In the recent Tax Court case of Estate of Marie P. Frappolli v. Director, Division of Taxation, a domestic partnership lost estate tax benefits because they did not register as a couple with the state. As an alternative to marriage equality, New Jersey had introduced the option to register as a domestic partnership. Ms. Frappolli and her partner, Ms. Dorothea Angelou, qualified under the requirements for a domestic partnership in New Jersey, but they never filed with the state to make it official.
Marie Frappolli passed away, leaving her estate to Ms. Angelou. In addition, the couple lived in Ms. Frappolli’s home that was transferred to a joint tenancy with the right of survivorship in 1993. The tax division argued that because the couple never registered with the state the entire estate could be taxed. Furthermore, the value of the home could be added to the total value of the estate when determining tax liability. As a result, Ms. Angelou was hit with a transfer tax bill by the state for $178,845.57.
Legal Arguments Over the Estate
The estate and Ms. Angelou’s attorneys argued that given the length of the couple’s relationship the formality of filing a piece of paper with the state could be overlooked. Clearly, the couple had fulfilled the qualifications for being a domestic partnership within the state. However, the tax court rejected that argument and stated that in order to bypass the transfer taxes on an estate the law requires that a couple register as a domestic partnership with the state.
Even if the couple meets all of the requirements the form must be filled out except for in limited circumstances. For example, in dire medical situations a couple can be treated as a domestic partnership even if the paperwork is not filled out with the state registrar. But the court would not apply the same reasoning to a couple making estate planning decisions.
The attorney for the couple also made the argument that an estate planning attorney reviewed the New Jersey state tax website, and nowhere in the website for domestic partnerships did it say anything about filling out a form with the state.
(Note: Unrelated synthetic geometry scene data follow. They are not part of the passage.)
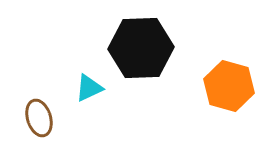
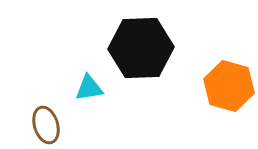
cyan triangle: rotated 16 degrees clockwise
brown ellipse: moved 7 px right, 7 px down
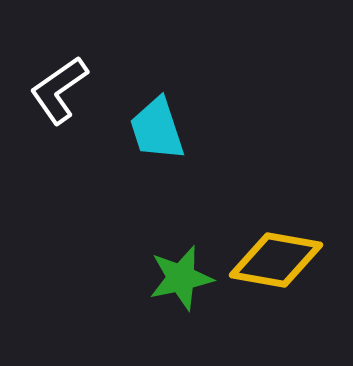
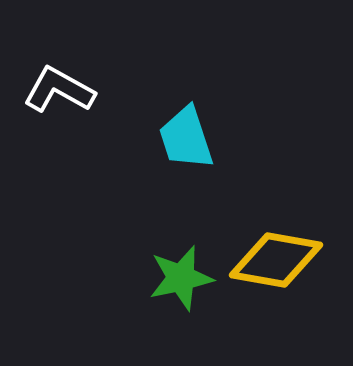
white L-shape: rotated 64 degrees clockwise
cyan trapezoid: moved 29 px right, 9 px down
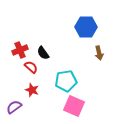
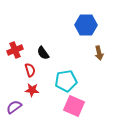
blue hexagon: moved 2 px up
red cross: moved 5 px left
red semicircle: moved 1 px left, 3 px down; rotated 32 degrees clockwise
red star: rotated 16 degrees counterclockwise
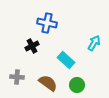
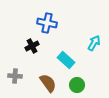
gray cross: moved 2 px left, 1 px up
brown semicircle: rotated 18 degrees clockwise
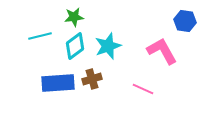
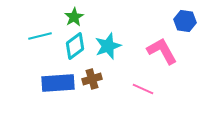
green star: rotated 24 degrees counterclockwise
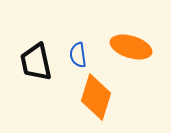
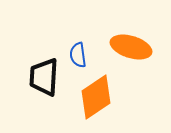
black trapezoid: moved 8 px right, 15 px down; rotated 15 degrees clockwise
orange diamond: rotated 39 degrees clockwise
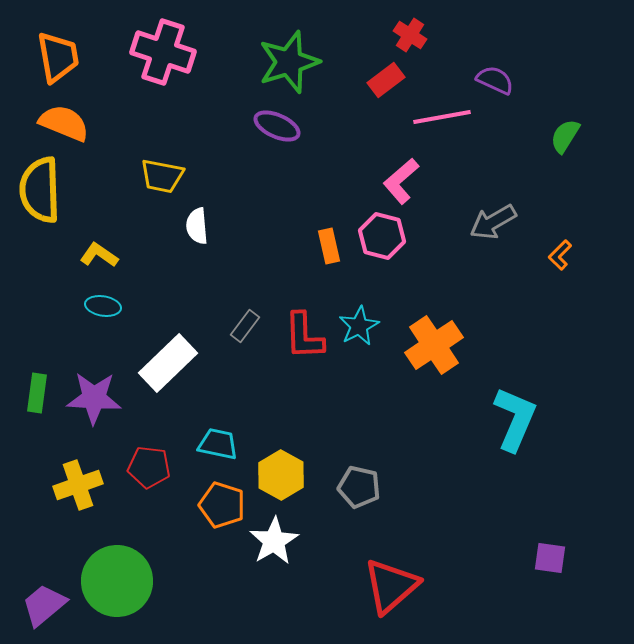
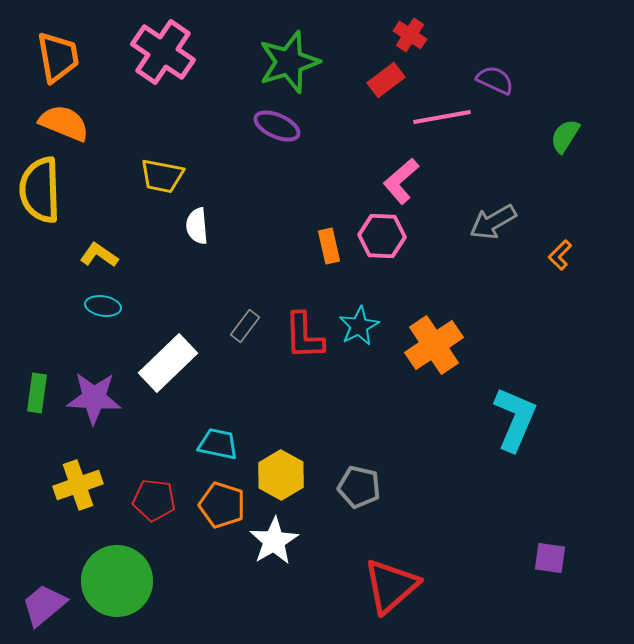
pink cross: rotated 16 degrees clockwise
pink hexagon: rotated 12 degrees counterclockwise
red pentagon: moved 5 px right, 33 px down
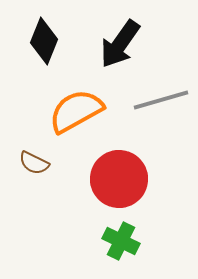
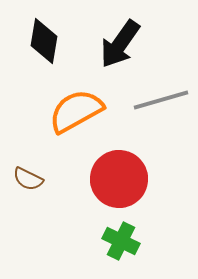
black diamond: rotated 12 degrees counterclockwise
brown semicircle: moved 6 px left, 16 px down
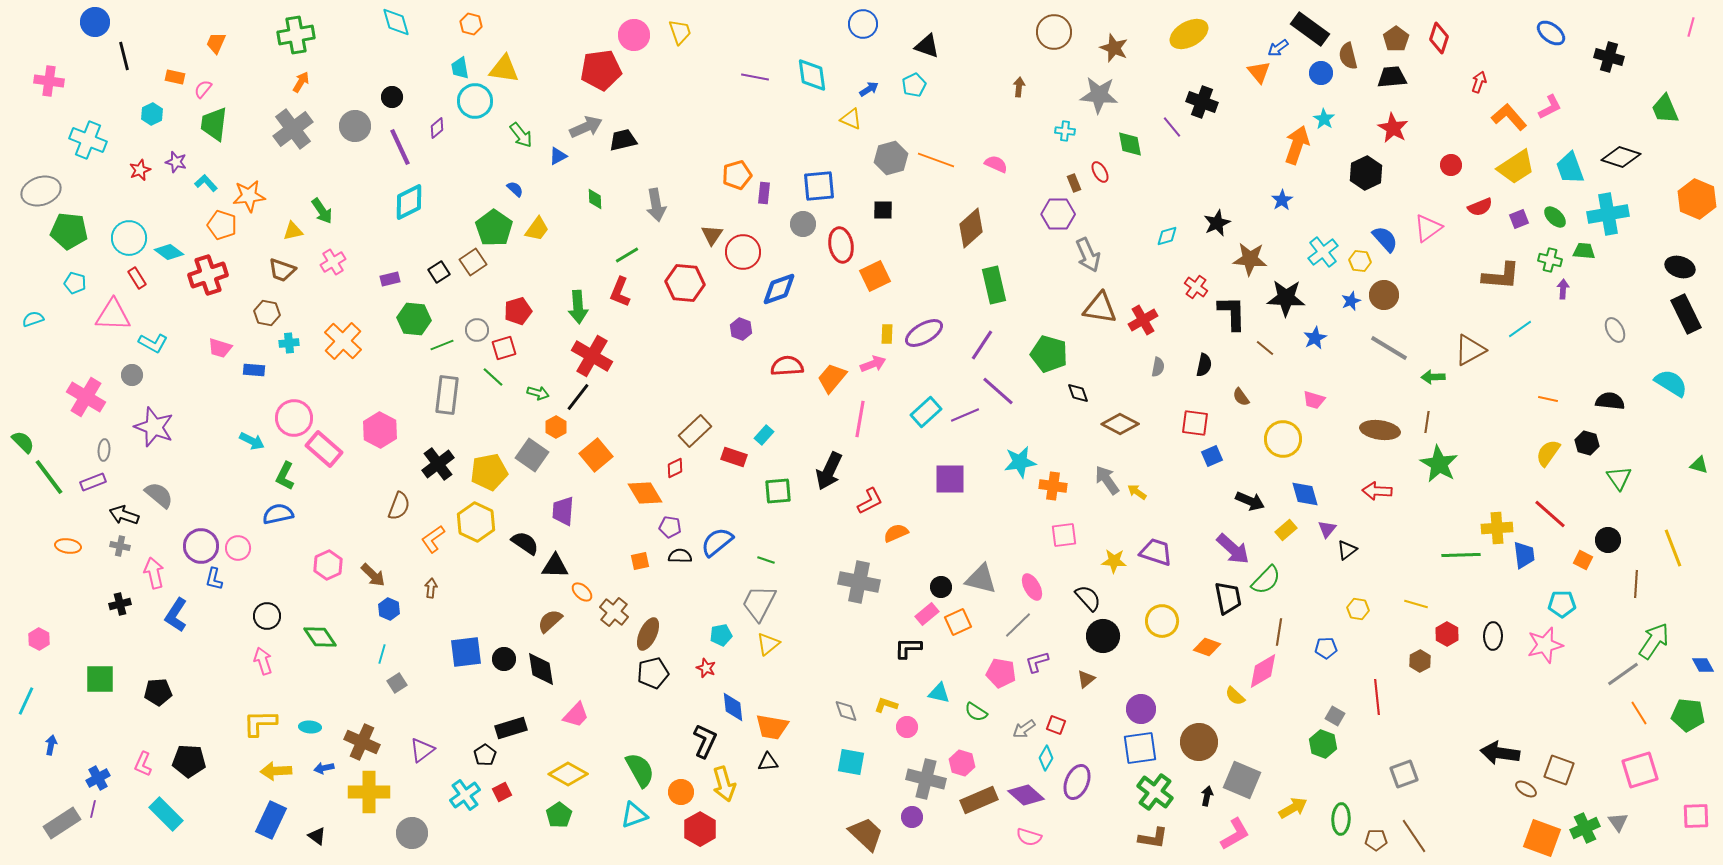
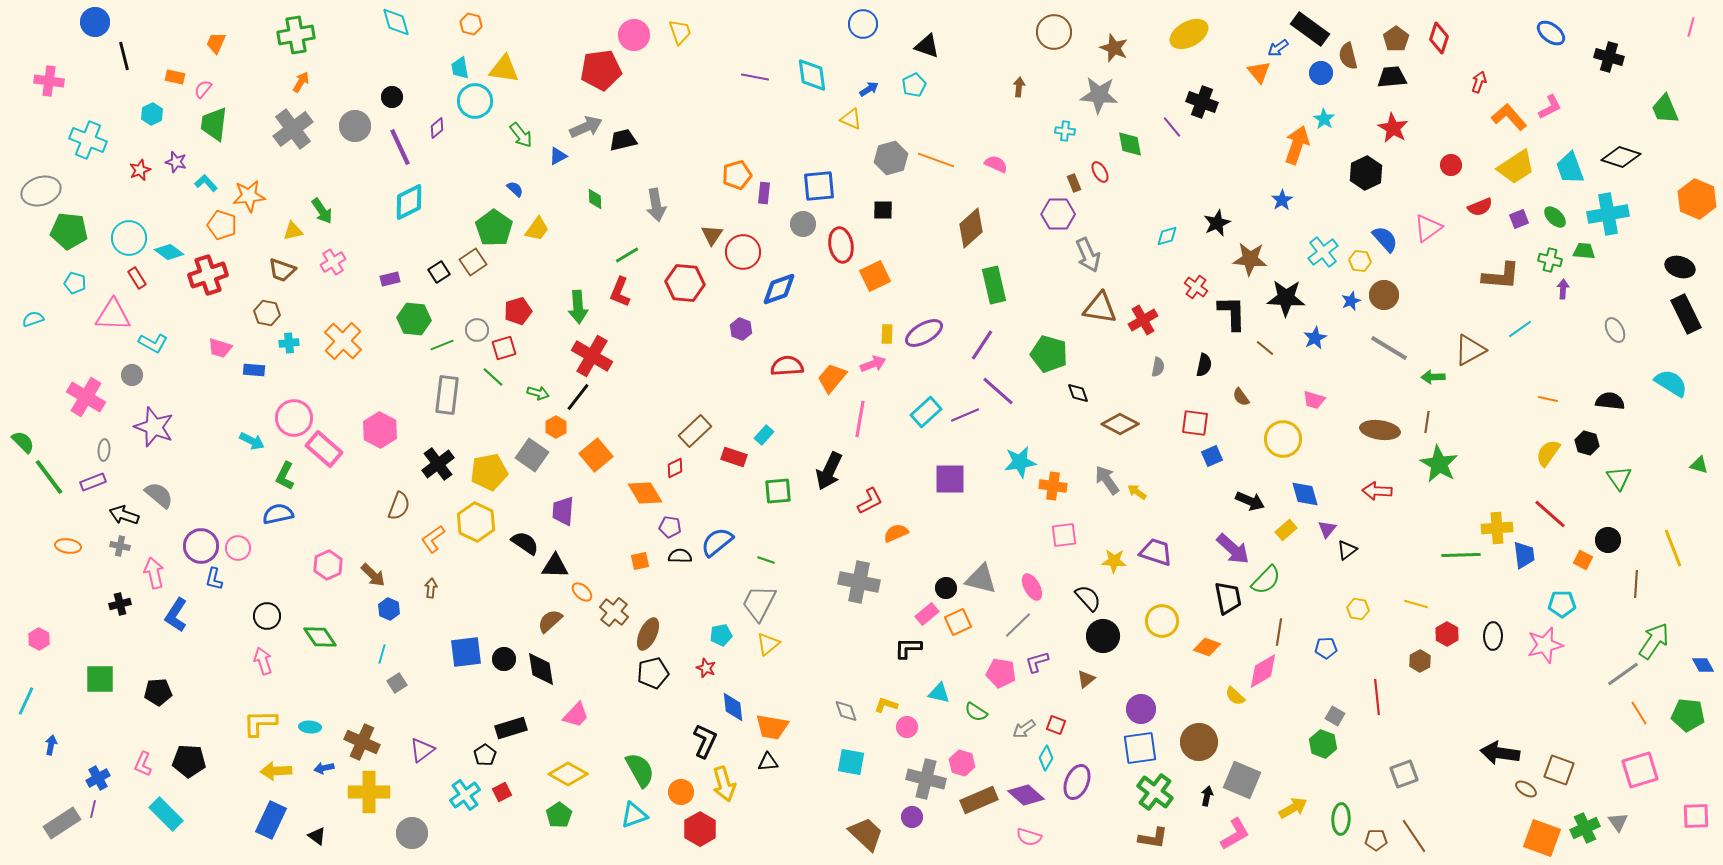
black circle at (941, 587): moved 5 px right, 1 px down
However, the tax court also rejected that argument by stating “It is difficult for this court to accept the proposition that an attorney with longtime experience . . . would credibly argue to this court that it was reasonable for him to draw conclusions about New Jersey tax law and provide assistance in completing an inheritance tax return based solely on his review of [the New Jersey tax law] website.”
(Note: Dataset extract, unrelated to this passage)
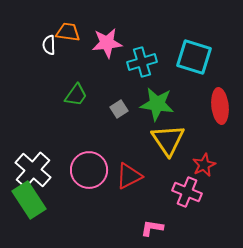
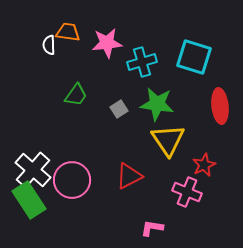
pink circle: moved 17 px left, 10 px down
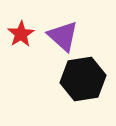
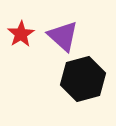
black hexagon: rotated 6 degrees counterclockwise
Ramifications on Domestic Partnerships and Estate Planning
The New Jersey tax court affirmed in its decision that domestic partnerships are not equal to heterosexual marriages in the state. As a result, domestic partnerships must have every possible aspect of their estate plans covered in states that do not recognize gay marriage or risk the same outcome as Ms. Angelou and Ms. Frappolli’s estate. It is incredibly important to speak with an experienced estate planning attorney who knows the law of the state as well as every potential legal pitfall to avoid. By not filling out a single affidavit for the state Ms. Angelou will be forced to spend the majority of her partner’s estate just paying off the taxes for it.